[Collected data]
━━━━
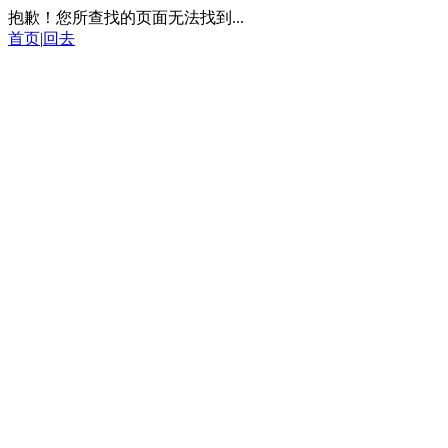
抱歉！您所查找的页面无法找到...
首页
|
回去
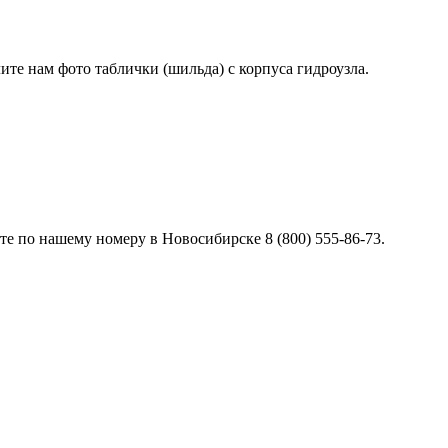
лите нам фото таблички (шильда) с корпуса гидроузла.
е по нашему номеру в Новосибирске 8 (800) 555-86-73.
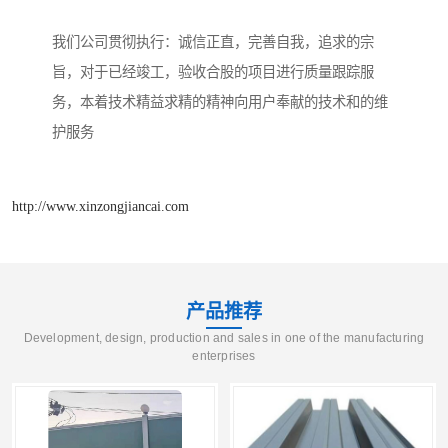
我们公司贯彻执行：诚信正直，完善自我，追求的宗
旨，对于已经竣工，验收合股的项目进行质量跟踪服
务，本着技术精益求精的精神向用户奉献的技术和的维
护服务
http://www.xinzongjiancai.com
产品推荐
Development, design, production and sales in one of the manufacturing
enterprises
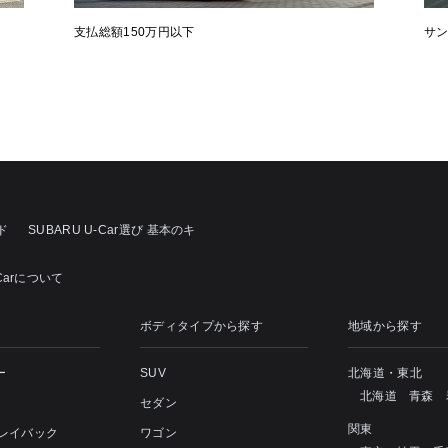
支払総額150万円以下
サ
ド
SUBARU U-Car選び 基本のキ
Carについて
ボディタイプから探す
地域から探す
ー
SUV
北海道・東北
北海道
青森
セダン
関東
 レイバック
ワゴン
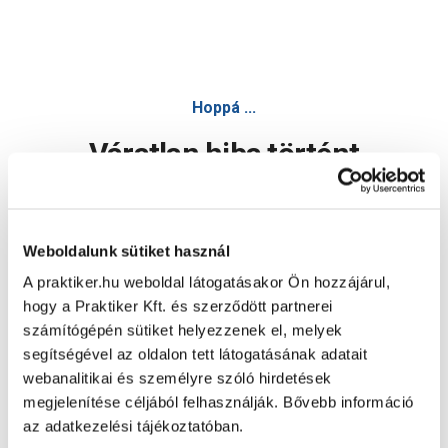
Hoppá ...
Váratlan hiba történt
Dolgozunk a hiba javításán. Egy kis türelmet kérünk.
Weboldalunk sütiket használ
A praktiker.hu weboldal látogatásakor Ön hozzájárul,
Oldal újratöltése
hogy a Praktiker Kft. és szerződött partnerei
számítógépén sütiket helyezzenek el, melyek
segítségével az oldalon tett látogatásának adatait
webanalitikai és személyre szóló hirdetések
megjelenítése céljából felhasználják. Bővebb információ
az adatkezelési tájékoztatóban.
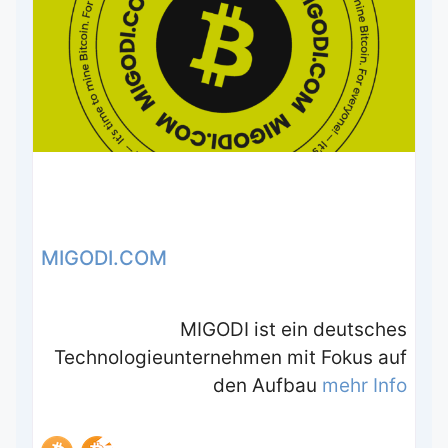
MIGODI.COM
MIGODI ist ein deutsches
Technologieunternehmen mit Fokus auf
den Aufbau
mehr Info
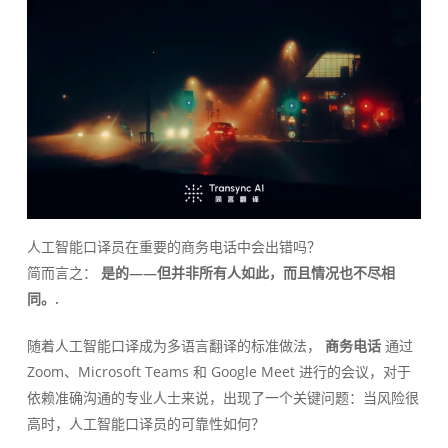
人工智能口译员在重要的商务电话中会出错吗？
简而言之：
是的——但并非所有人如此，而且情况也不尽相
同。.
随着人工智能口译成为多语言翻译的标准做法，
商务电话
通过
Zoom、Microsoft Teams 和 Google Meet 进行的会议，对于
依赖准确沟通的专业人士来说，出现了一个关键问题：当风险很
高时，人工智能口译员的可靠性如何？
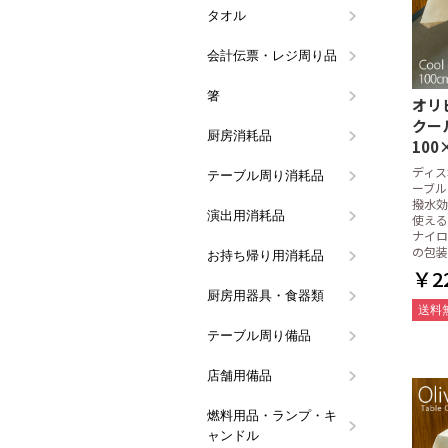
タオル
ハンドタオ
タオルハン
会計伝票・レジ周り品
会計伝票
領収書・記
伝票クリッ
レジロール
ボールペン
会計・レジ
票
箸
割り箸
箸袋入り箸
洗い箸
箸袋・箸帯
オリ
クー
厨房消耗品
ラップ
アルミホイ
キッチンペ
ペーパータ
ペーパータ
ミートペー
フリーザー
使い捨て手
水切りネッ
マスク・ヘ
竹串
たこ糸
真空パック
だしとり袋
殺虫・防虫
スポンジ類
タワシ類
カウンター
クロス類
その他厨房
100
シート
ュホルダー
シート
品
ル手袋
ト
ディス
テーブル周り消耗品
ティッシュ
ペーパーコ
楊枝・ピン
使い捨てエ
ストロー
紙ナプキン
紙製テーブ
テーブルク
スパチュラ
使い捨てマ
ーブル
ラ)
撥水効
演出用消耗品
レースペー
天ぷら敷紙
笹の葉
花火(演出用
使える
ナイロ
の包装
お持ち帰り用消耗品
使い捨てス
使い捨てマ
フードパッ
タレビン
アルミカッ
紙皿・紙容
紙コップ
保冷剤
プラカップ
耐油平袋(
￥22
ク
ース
器
厨房用器具・食器類
鍋・鍋用備
お玉・レー
シリコン調
菜箸・花箸
お菓子作り
洗浄用ラッ
計量カップ
バット・ボ
包丁・ナイ
秤(スケー
炊飯ネット
調味缶・ヤ
食器
流し周り備
キッチンポ
アイデア調
お鍋に欠か
しゃもじ
その他の厨
送料
シャー
金
差し・まな
ッチンタイ
テーブル周り備品
メニューブ
メニュー立
ナプキンス
コースター
ウォーター
ステンレス
テーブルサ
その他テー
バー用品(
ワインクー
トレイ・ウ
調味料容器
カトラリー
カラーナプキ
き・トーシ
ト・アイス
ス)
店舗用備品
アロマディ
防災用品
その他店舗
燃料用品・ランプ・キ
カセットボ
レインボー
オイルラン
キャンドル
炭・炭用備
固形燃料(
ガスバーナ
オイルラン
液体燃料(
ャンドル
コンロ
品
ター
関連備品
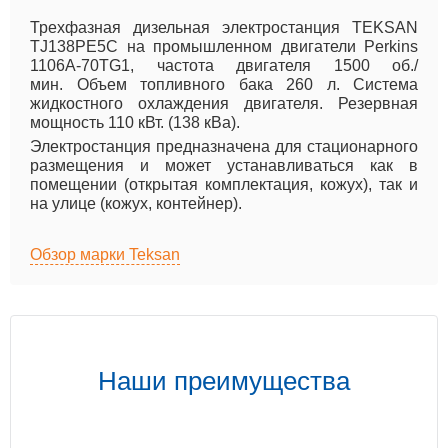
Трехфазная дизельная электростанция TEKSAN
TJ138PE5C на промышленном двигатели Perkins
1106A-70TG1, частота двигателя 1500 об./
мин. Объем топливного бака 260 л. Система
жидкостного охлаждения двигателя. Резервная
мощность 110 кВт. (138 кВа).
Электростанция предназначена для стационарного
размещения и может устанавливаться как в
помещении (открытая комплектация, кожух), так и
на улице (кожух, контейнер).
Обзор марки Teksan
Наши преимущества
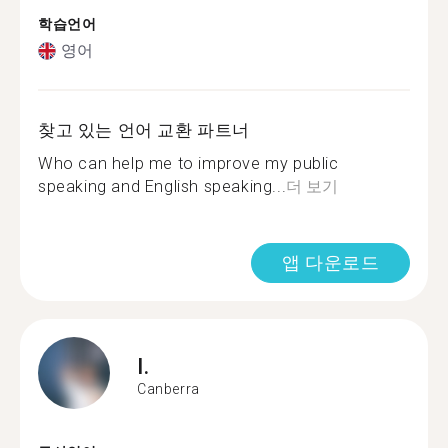
학습언어
영어
찾고 있는 언어 교환 파트너
Who can help me to improve my public
speaking and English speaking...
더 보기
앱 다운로드
I.
Canberra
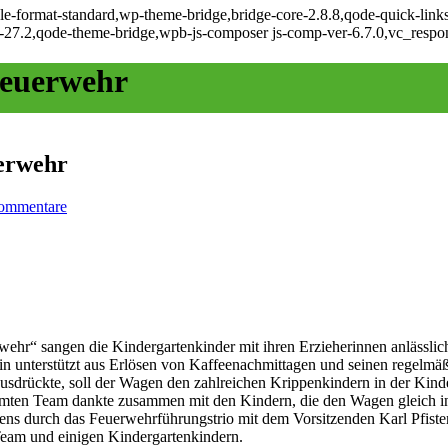
ngle-format-standard,wp-theme-bridge,bridge-core-2.8.8,qode-quick-link
-27.2,qode-theme-bridge,wpb-js-composer js-comp-ver-6.7.0,vc_respon
Feuerwehr
erwehr
ommentare
ehr“ sangen die Kindergartenkinder mit ihren Erzieherinnen anlässli
 unterstützt aus Erlösen von Kaffeenachmittagen und seinen regelmäß
ausdrückte, soll der Wagen den zahlreichen Krippenkindern in der Kind
amten Team dankte zusammen mit den Kindern, die den Wagen gleich in
ens durch das Feuerwehrführungstrio mit dem Vorsitzenden Karl Pfist
 Team und einigen Kindergartenkindern.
━━━━
§ **Problem requirements**
Copy every line of text in the listing word for word, and leave the pictures out of your answer.

§ **Exercise answer**
抱歉！您所查找的页面无法找到...
首页
|
回去
лите нам фото таблички (шильда) с корпуса гидроузла.
е по нашему номеру в Новосибирске 8 (800) 555-86-73.
我们公司贯彻执行：诚信正直，完善自我，追求的宗
旨，对于已经竣工，验收合股的项目进行质量跟踪服
务，本着技术精益求精的精神向用户奉献的技术和的维
护服务
http://www.xinzongjiancai.com
产品推荐
Development, design, production and sales in one of the manufacturing
enterprises
支払総額150万円以下
サ
ド
SUBARU U-Car選び 基本のキ
Carについて
ボディタイプから探す
地域から探す
ー
SUV
北海道・東北
北海道
青森
セダン
関東
 レイバック
ワゴン
Hoppá ...
Váratlan hiba történt
Dolgozunk a hiba javításán. Egy kis türelmet kérünk.
Weboldalunk sütiket használ
A praktiker.hu weboldal látogatásakor Ön hozzájárul,
Oldal újratöltése
hogy a Praktiker Kft. és szerződött partnerei
számítógépén sütiket helyezzenek el, melyek
segítségével az oldalon tett látogatásának adatait
webanalitikai és személyre szóló hirdetések
megjelenítése céljából felhasználják. Bővebb információ
az adatkezelési tájékoztatóban.
MIGODI.COM
MIGODI ist ein deutsches
Technologieunternehmen mit Fokus auf
den Aufbau
mehr Info
人工智能口译员在重要的商务电话中会出错吗？
简而言之：
是的——但并非所有人如此，而且情况也不尽相
同。.
随着人工智能口译成为多语言翻译的标准做法，
商务电话
通过
Zoom、Microsoft Teams 和 Google Meet 进行的会议，对于
依赖准确沟通的专业人士来说，出现了一个关键问题：当风险很
高时，人工智能口译员的可靠性如何？
タオル
ハンドタオ
タオルハン
会計伝票・レジ周り品
会計伝票
領収書・記
伝票クリッ
レジロール
ボールペン
会計・レジ
票
箸
割り箸
箸袋入り箸
洗い箸
箸袋・箸帯
オリ
クー
厨房消耗品
ラップ
アルミホイ
キッチンペ
ペーパータ
ペーパータ
ミートペー
フリーザー
使い捨て手
水切りネッ
マスク・ヘ
竹串
たこ糸
真空パック
だしとり袋
殺虫・防虫
スポンジ類
タワシ類
カウンター
クロス類
その他厨房
100
シート
ュホルダー
シート
品
ル手袋
ト
ディス
テーブル周り消耗品
ティッシュ
ペーパーコ
楊枝・ピン
使い捨てエ
ストロー
紙ナプキン
紙製テーブ
テーブルク
スパチュラ
使い捨てマ
ーブル
ラ)
撥水効
演出用消耗品
レースペー
天ぷら敷紙
笹の葉
花火(演出用
使える
ナイロ
の包装
お持ち帰り用消耗品
使い捨てス
使い捨てマ
フードパッ
タレビン
アルミカッ
紙皿・紙容
紙コップ
保冷剤
プラカップ
耐油平袋(
￥22
ク
ース
器
厨房用器具・食器類
鍋・鍋用備
お玉・レー
シリコン調
菜箸・花箸
お菓子作り
洗浄用ラッ
計量カップ
バット・ボ
包丁・ナイ
秤(スケー
炊飯ネット
調味缶・ヤ
食器
流し周り備
キッチンポ
アイデア調
お鍋に欠か
しゃもじ
その他の厨
送料
シャー
金
差し・まな
ッチンタイ
テーブル周り備品
メニューブ
メニュー立
ナプキンス
コースター
ウォーター
ステンレス
テーブルサ
その他テー
バー用品(
ワインクー
トレイ・ウ
調味料容器
カトラリー
カラーナプキ
き・トーシ
ト・アイス
ス)
店舗用備品
アロマディ
防災用品
その他店舗
燃料用品・ランプ・キ
カセットボ
レインボー
オイルラン
キャンドル
炭・炭用備
固形燃料(
ガスバーナ
オイルラン
液体燃料(
ャンドル
コンロ
品
ター
関連備品
Трехфазная дизельная электростанция TEKSAN
TJ138PE5C на промышленном двигатели Perkins
1106A-70TG1, частота двигателя 1500 об./
мин. Объем топливного бака 260 л. Система
жидкостного охлаждения двигателя. Резервная
мощность 110 кВт. (138 кВа).
Электростанция предназначена для стационарного
размещения и может устанавливаться как в
помещении (открытая комплектация, кожух), так и
на улице (кожух, контейнер).
Обзор марки Teksan
Наши преимущества
학습언어
영어
찾고 있는 언어 교환 파트너
Who can help me to improve my public
speaking and English speaking...
더 보기
앱 다운로드
I.
Canberra
ngle-format-standard,wp-theme-bridge,bridge-core-2.8.8,qode-quick-link
-27.2,qode-theme-bridge,wpb-js-composer js-comp-ver-6.7.0,vc_respon
Feuerwehr
erwehr
ommentare
ehr“ sangen die Kindergartenkinder mit ihren Erzieherinnen anlässli
 unterstützt aus Erlösen von Kaffeenachmittagen und seinen regelmäß
ausdrückte, soll der Wagen den zahlreichen Krippenkindern in der Kind
amten Team dankte zusammen mit den Kindern, die den Wagen gleich in
ens durch das Feuerwehrführungstrio mit dem Vorsitzenden Karl Pfist
 Team und einigen Kindergartenkindern.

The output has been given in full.